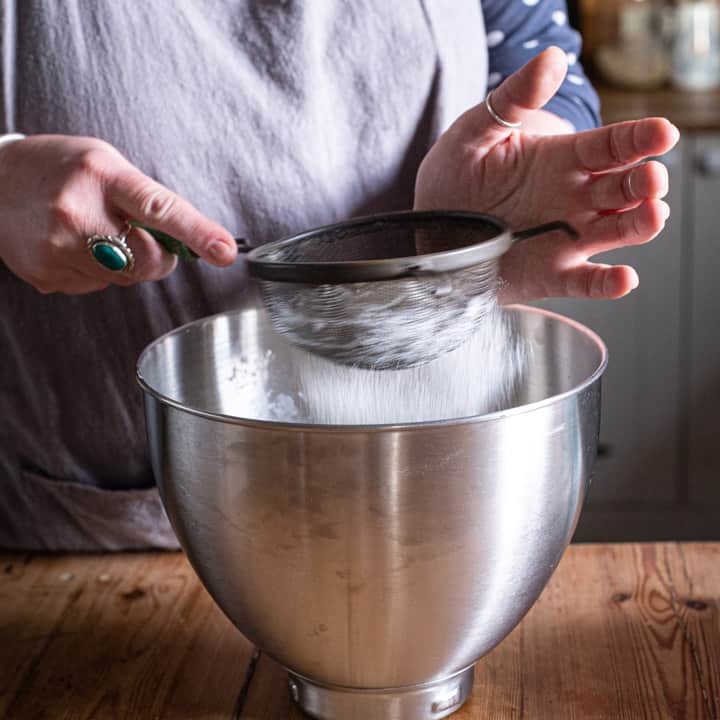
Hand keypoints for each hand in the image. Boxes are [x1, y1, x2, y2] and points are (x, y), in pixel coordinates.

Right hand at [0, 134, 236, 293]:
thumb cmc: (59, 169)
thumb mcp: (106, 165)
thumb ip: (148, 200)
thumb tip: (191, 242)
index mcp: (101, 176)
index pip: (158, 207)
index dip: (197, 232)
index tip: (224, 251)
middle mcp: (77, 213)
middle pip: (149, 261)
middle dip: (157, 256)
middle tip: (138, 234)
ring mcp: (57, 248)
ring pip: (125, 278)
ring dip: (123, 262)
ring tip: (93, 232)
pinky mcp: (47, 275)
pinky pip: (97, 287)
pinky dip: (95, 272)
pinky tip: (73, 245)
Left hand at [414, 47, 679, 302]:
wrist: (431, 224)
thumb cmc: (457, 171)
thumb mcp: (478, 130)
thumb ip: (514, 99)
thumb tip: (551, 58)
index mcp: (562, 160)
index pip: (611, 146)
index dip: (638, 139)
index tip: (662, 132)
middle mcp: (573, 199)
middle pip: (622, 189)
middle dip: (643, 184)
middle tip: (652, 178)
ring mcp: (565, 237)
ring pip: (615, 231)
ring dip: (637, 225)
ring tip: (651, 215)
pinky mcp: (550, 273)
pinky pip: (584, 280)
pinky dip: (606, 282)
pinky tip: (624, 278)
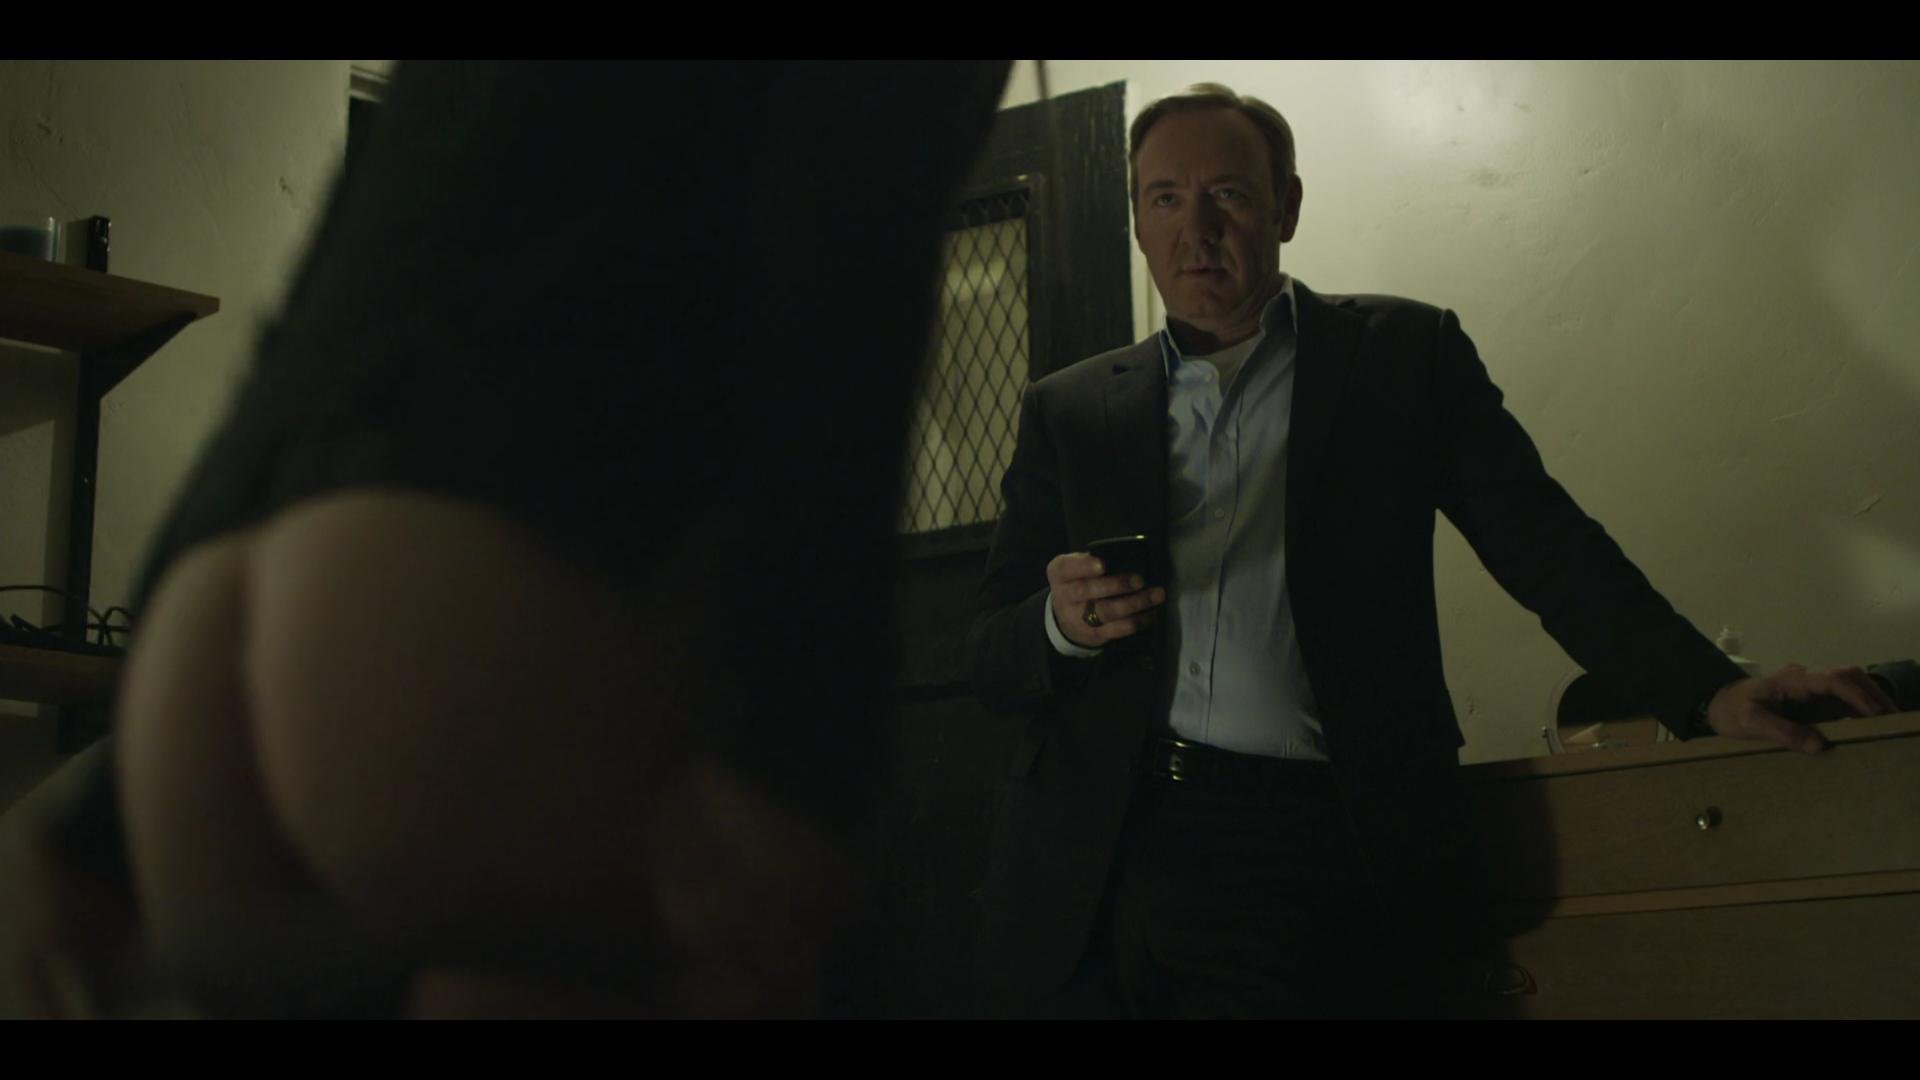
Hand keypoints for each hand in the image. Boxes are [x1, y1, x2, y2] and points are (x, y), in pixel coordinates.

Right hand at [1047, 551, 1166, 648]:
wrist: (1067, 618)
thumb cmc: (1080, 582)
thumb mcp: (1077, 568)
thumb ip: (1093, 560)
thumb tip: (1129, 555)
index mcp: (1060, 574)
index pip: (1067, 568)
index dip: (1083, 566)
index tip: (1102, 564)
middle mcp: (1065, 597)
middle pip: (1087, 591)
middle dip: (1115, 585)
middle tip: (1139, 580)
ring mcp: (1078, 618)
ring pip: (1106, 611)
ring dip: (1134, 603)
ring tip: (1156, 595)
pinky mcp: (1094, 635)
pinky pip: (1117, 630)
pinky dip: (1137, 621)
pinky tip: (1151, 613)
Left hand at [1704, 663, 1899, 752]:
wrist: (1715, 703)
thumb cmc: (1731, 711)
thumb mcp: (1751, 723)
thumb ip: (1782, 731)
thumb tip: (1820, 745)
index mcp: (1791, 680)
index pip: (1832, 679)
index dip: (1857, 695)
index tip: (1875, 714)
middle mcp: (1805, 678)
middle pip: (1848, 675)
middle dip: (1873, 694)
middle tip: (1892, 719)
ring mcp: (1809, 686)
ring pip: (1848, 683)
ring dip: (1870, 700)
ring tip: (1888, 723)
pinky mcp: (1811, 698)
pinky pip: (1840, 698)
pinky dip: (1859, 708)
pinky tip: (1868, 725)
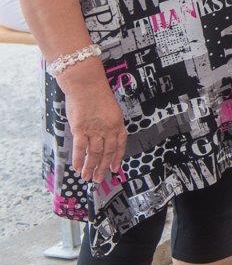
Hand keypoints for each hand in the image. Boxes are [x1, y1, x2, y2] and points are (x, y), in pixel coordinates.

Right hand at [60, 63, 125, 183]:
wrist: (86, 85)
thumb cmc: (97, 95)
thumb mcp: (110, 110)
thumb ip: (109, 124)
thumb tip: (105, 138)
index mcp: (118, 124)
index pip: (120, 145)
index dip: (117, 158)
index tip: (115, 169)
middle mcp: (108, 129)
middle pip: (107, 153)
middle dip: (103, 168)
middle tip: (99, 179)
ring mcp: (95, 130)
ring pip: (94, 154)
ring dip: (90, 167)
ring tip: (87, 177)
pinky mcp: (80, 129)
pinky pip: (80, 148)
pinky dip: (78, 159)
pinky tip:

========================================================================

Work required
Return the material from above in full, exactly as written, with the pictures omitted.

Output below
Hand keypoints for each hand in the image. Boxes are [x1, y1, x2, y2] and points are (x, y), in pixel coordinates.

Right hand at [0, 134, 236, 293]:
thumb cmc: (59, 169)
thumb mcp: (106, 165)
thumb ip: (148, 200)
thumb tip: (191, 242)
index mcp: (101, 176)
index pip: (158, 207)
index dip: (197, 232)
index tip: (224, 251)
middle mcp: (77, 213)
middle pip: (149, 261)
middle dip: (157, 256)
middle tip: (138, 234)
ring mcp: (57, 248)
ring pip: (125, 278)
ring dip: (123, 262)
ring tip: (93, 232)
pinky mcp: (47, 275)
pinky pip: (97, 287)
pinky dip: (95, 272)
pinky tip: (73, 245)
Left hand at [414, 47, 679, 302]:
wrist: (431, 224)
thumb cmc: (457, 171)
thumb mcp: (478, 130)
thumb ip: (514, 99)
thumb tip: (551, 58)
index mcp: (562, 160)
index pip: (611, 146)
index dip: (638, 139)
index tip: (662, 132)
middle mcp: (573, 199)
middle pip: (622, 189)
middle dip: (643, 184)
middle tip: (652, 178)
ring mcp: (565, 237)
ring pip: (615, 231)
ring dip: (637, 225)
ring tip: (651, 215)
pinky mcp: (550, 273)
pinky pip: (584, 280)
pinky dip: (606, 282)
pinky tip: (624, 278)
Hand keypoints for each hand in the image. Boxes are [x1, y1, x2, y2] and points are (x, y), in pixel coordinates.

Right hand at [1047, 551, 1166, 648]:
wrist: (1067, 618)
thumb cmc: (1080, 582)
thumb mcp: (1077, 568)
thumb ip: (1093, 560)
thumb tip: (1129, 555)
index mcp: (1060, 574)
index pip: (1067, 568)
index dip: (1083, 566)
index tip: (1102, 564)
middle mcp: (1065, 597)
middle pip: (1087, 591)
middle dip: (1115, 585)
middle tip: (1139, 580)
ring mcp: (1078, 618)
ring pip: (1106, 611)
ring dip: (1134, 603)
ring tip: (1156, 595)
pinky mcp: (1094, 635)
pinky pip: (1117, 630)
pinky dip: (1137, 621)
pinky tip: (1151, 613)
Left hand at [1704, 663, 1899, 752]:
wrist: (1715, 703)
thumb cmc: (1731, 711)
thumb mcp: (1751, 723)
thumb ip: (1782, 731)
thumb tip: (1820, 745)
index mcp: (1791, 680)
index pip: (1832, 679)
index dip: (1857, 695)
index tip: (1875, 714)
middle mcp: (1805, 678)
middle pip: (1848, 675)
middle dip: (1873, 694)
middle tip: (1892, 719)
ring mcp: (1809, 686)
ring pip: (1848, 683)
ring dip: (1870, 700)
ring tip: (1888, 723)
pinky mcp: (1811, 698)
pinky pip: (1840, 698)
pinky dip: (1859, 708)
pinky tip: (1868, 725)
Hand keypoints for each hand in the image. Boxes are [x1, y1, x2, y2] and points are (x, y), in pixel coordinates.

Right hand at [60, 63, 125, 183]:
wrist: (86, 85)
thumb cmc: (97, 95)
thumb mcp: (110, 110)
thumb ip: (109, 124)
thumb tip: (105, 138)
index mcp: (118, 124)
index pip: (120, 145)
index dip: (117, 158)
index tip: (115, 169)
middle mcp: (108, 129)
middle pip: (107, 153)
middle dip: (103, 168)
middle tip: (99, 179)
ring mcp: (95, 130)
ring pip: (94, 154)
ring dip: (90, 167)
ring tip: (87, 177)
pinky mcp: (80, 129)
pinky pip: (80, 148)
pinky dip: (78, 159)
pinky tip:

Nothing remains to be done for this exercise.